** Opening Data to examine block **

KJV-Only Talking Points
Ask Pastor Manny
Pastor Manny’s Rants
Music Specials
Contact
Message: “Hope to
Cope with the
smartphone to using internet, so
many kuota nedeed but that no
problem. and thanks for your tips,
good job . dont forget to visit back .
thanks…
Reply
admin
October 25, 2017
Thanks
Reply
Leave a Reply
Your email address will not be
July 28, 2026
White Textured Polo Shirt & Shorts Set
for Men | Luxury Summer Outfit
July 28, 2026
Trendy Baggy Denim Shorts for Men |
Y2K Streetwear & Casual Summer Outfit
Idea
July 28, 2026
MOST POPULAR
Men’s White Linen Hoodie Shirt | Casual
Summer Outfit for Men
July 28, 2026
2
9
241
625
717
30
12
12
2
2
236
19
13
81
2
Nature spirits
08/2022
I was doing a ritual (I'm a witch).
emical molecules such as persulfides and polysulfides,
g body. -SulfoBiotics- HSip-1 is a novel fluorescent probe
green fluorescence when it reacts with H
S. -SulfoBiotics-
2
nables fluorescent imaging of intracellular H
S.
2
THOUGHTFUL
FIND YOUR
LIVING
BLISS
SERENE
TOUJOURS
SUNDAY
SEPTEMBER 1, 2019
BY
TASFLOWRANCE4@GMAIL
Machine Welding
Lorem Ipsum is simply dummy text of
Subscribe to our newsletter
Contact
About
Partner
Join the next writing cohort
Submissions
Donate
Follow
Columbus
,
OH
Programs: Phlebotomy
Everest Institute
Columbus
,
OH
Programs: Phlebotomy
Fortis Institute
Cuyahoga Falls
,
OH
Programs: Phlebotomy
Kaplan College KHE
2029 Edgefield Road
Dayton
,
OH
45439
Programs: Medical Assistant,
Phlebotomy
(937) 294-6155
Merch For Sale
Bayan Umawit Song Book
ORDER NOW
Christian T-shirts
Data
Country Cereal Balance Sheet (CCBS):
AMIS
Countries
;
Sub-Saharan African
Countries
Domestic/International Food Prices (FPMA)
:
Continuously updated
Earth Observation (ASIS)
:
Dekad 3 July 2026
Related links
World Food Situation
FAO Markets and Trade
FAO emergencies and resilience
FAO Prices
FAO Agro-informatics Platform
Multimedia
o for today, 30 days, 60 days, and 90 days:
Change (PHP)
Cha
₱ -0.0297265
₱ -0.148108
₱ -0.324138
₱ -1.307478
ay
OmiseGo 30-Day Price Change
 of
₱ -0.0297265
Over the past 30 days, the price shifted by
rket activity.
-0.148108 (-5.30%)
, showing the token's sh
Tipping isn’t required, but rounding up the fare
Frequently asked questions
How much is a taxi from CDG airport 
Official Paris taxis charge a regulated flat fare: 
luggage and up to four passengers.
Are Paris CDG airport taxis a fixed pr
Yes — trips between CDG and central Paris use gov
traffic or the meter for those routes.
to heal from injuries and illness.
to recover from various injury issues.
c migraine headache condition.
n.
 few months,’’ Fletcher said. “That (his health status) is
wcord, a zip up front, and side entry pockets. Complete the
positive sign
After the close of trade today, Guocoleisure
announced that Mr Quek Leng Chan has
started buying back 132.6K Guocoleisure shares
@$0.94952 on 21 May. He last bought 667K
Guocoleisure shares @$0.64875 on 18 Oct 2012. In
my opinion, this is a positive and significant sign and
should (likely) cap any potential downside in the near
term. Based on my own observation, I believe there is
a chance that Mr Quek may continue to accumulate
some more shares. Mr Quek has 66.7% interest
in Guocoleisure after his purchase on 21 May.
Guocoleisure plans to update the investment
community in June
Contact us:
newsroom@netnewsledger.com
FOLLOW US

** Closing Data to examine block **

(Exercise details): Reproduce all of the material verbatim.

(Solution for this exercise):
KJV-Only Talking Points
Ask Pastor Manny
Pastor Manny’s Rants
Music Specials
Contact
Message: “Hope to
Cope with the
smartphone to using internet, so
many kuota nedeed but that no
problem. and thanks for your tips,
good job . dont forget to visit back .
thanks…
Reply
admin
October 25, 2017
Thanks
Reply
Leave a Reply
Your email address will not be
July 28, 2026
White Textured Polo Shirt & Shorts Set
for Men | Luxury Summer Outfit
July 28, 2026
Trendy Baggy Denim Shorts for Men |
Y2K Streetwear & Casual Summer Outfit
Idea
July 28, 2026
MOST POPULAR
Men’s White Linen Hoodie Shirt | Casual
Summer Outfit for Men
July 28, 2026
2
9
241
625
717
30
12
12
2
2
236
19
13
81
2
Nature spirits
08/2022
I was doing a ritual (I'm a witch).
emical molecules such as persulfides and polysulfides,
g body. -SulfoBiotics- HSip-1 is a novel fluorescent probe
green fluorescence when it reacts with H
S. -SulfoBiotics-
2
nables fluorescent imaging of intracellular H
S.
2
THOUGHTFUL
FIND YOUR
LIVING
BLISS
SERENE
TOUJOURS
SUNDAY
SEPTEMBER 1, 2019
BY
TASFLOWRANCE4@GMAIL
Machine Welding
Lorem Ipsum is simply dummy text of
Subscribe to our newsletter
Contact
About
Partner
Join the next writing cohort
Submissions
Donate
Follow
Columbus
,
OH
Programs: Phlebotomy
Everest Institute
Columbus
,
OH
Programs: Phlebotomy
Fortis Institute
Cuyahoga Falls
,
OH
Programs: Phlebotomy
Kaplan College KHE
2029 Edgefield Road
Dayton
,
OH
45439
Programs: Medical Assistant,
Phlebotomy
(937) 294-6155
Merch For Sale
Bayan Umawit Song Book
ORDER NOW
Christian T-shirts
Data
Country Cereal Balance Sheet (CCBS):
AMIS
Countries
;
Sub-Saharan African
Countries
Domestic/International Food Prices (FPMA)
:
Continuously updated
Earth Observation (ASIS)
:
Dekad 3 July 2026
Related links
World Food Situation
FAO Markets and Trade
FAO emergencies and resilience
FAO Prices
FAO Agro-informatics Platform
Multimedia
o for today, 30 days, 60 days, and 90 days:
Change (PHP)
Cha
₱ -0.0297265
₱ -0.148108
₱ -0.324138
₱ -1.307478
ay
OmiseGo 30-Day Price Change
 of
₱ -0.0297265
Over the past 30 days, the price shifted by
rket activity.
-0.148108 (-5.30%)
, showing the token's sh
Tipping isn’t required, but rounding up the fare
Frequently asked questions
How much is a taxi from CDG airport 
Official Paris taxis charge a regulated flat fare: 
luggage and up to four passengers.
Are Paris CDG airport taxis a fixed pr
Yes — trips between CDG and central Paris use gov
traffic or the meter for those routes.
to heal from injuries and illness.
to recover from various injury issues.
c migraine headache condition.
n.
 few months,’’ Fletcher said. “That (his health status) is
wcord, a zip up front, and side entry pockets. Complete the
positive sign
After the close of trade today, Guocoleisure
announced that Mr Quek Leng Chan has
started buying back 132.6K Guocoleisure shares
@$0.94952 on 21 May. He last bought 667K
Guocoleisure shares @$0.64875 on 18 Oct 2012. In
my opinion, this is a positive and significant sign and
should (likely) cap any potential downside in the near
term. Based on my own observation, I believe there is
a chance that Mr Quek may continue to accumulate
some more shares. Mr Quek has 66.7% interest
in Guocoleisure after his purchase on 21 May.
Guocoleisure plans to update the investment
community in June
Contact us:
newsroom@netnewsledger.com
FOLLOW US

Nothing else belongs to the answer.